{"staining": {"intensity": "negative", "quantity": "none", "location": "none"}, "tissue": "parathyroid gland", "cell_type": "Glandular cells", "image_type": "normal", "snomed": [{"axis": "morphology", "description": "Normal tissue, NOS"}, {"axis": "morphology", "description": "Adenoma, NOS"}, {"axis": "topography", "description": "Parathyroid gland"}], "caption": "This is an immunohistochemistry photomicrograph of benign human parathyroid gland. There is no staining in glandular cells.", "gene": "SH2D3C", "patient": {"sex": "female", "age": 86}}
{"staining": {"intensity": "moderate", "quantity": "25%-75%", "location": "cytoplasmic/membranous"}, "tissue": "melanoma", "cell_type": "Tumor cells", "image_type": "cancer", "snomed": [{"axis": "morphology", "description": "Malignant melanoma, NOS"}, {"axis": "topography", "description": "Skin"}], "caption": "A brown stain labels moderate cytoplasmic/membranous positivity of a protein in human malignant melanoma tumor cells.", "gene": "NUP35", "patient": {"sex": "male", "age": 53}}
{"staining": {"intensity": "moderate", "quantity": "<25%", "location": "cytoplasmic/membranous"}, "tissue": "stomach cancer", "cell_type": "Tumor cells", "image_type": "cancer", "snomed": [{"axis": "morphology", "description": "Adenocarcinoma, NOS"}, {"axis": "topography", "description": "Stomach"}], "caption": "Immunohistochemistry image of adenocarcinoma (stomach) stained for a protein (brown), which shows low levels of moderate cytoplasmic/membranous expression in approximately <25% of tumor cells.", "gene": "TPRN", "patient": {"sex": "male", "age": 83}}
• • • • • • •
Task directions: Could you repeat the listing above, exactly as it is shown?

Response area:
{"staining": {"intensity": "negative", "quantity": "none", "location": "none"}, "tissue": "parathyroid gland", "cell_type": "Glandular cells", "image_type": "normal", "snomed": [{"axis": "morphology", "description": "Normal tissue, NOS"}, {"axis": "morphology", "description": "Adenoma, NOS"}, {"axis": "topography", "description": "Parathyroid gland"}], "caption": "This is an immunohistochemistry photomicrograph of benign human parathyroid gland. There is no staining in glandular cells.", "gene": "SH2D3C", "patient": {"sex": "female", "age": 86}}
{"staining": {"intensity": "moderate", "quantity": "25%-75%", "location": "cytoplasmic/membranous"}, "tissue": "melanoma", "cell_type": "Tumor cells", "image_type": "cancer", "snomed": [{"axis": "morphology", "description": "Malignant melanoma, NOS"}, {"axis": "topography", "description": "Skin"}], "caption": "A brown stain labels moderate cytoplasmic/membranous positivity of a protein in human malignant melanoma tumor cells.", "gene": "NUP35", "patient": {"sex": "male", "age": 53}}
{"staining": {"intensity": "moderate", "quantity": "<25%", "location": "cytoplasmic/membranous"}, "tissue": "stomach cancer", "cell_type": "Tumor cells", "image_type": "cancer", "snomed": [{"axis": "morphology", "description": "Adenocarcinoma, NOS"}, {"axis": "topography", "description": "Stomach"}], "caption": "Immunohistochemistry image of adenocarcinoma (stomach) stained for a protein (brown), which shows low levels of moderate cytoplasmic/membranous expression in approximately <25% of tumor cells.", "gene": "TPRN", "patient": {"sex": "male", "age": 83}}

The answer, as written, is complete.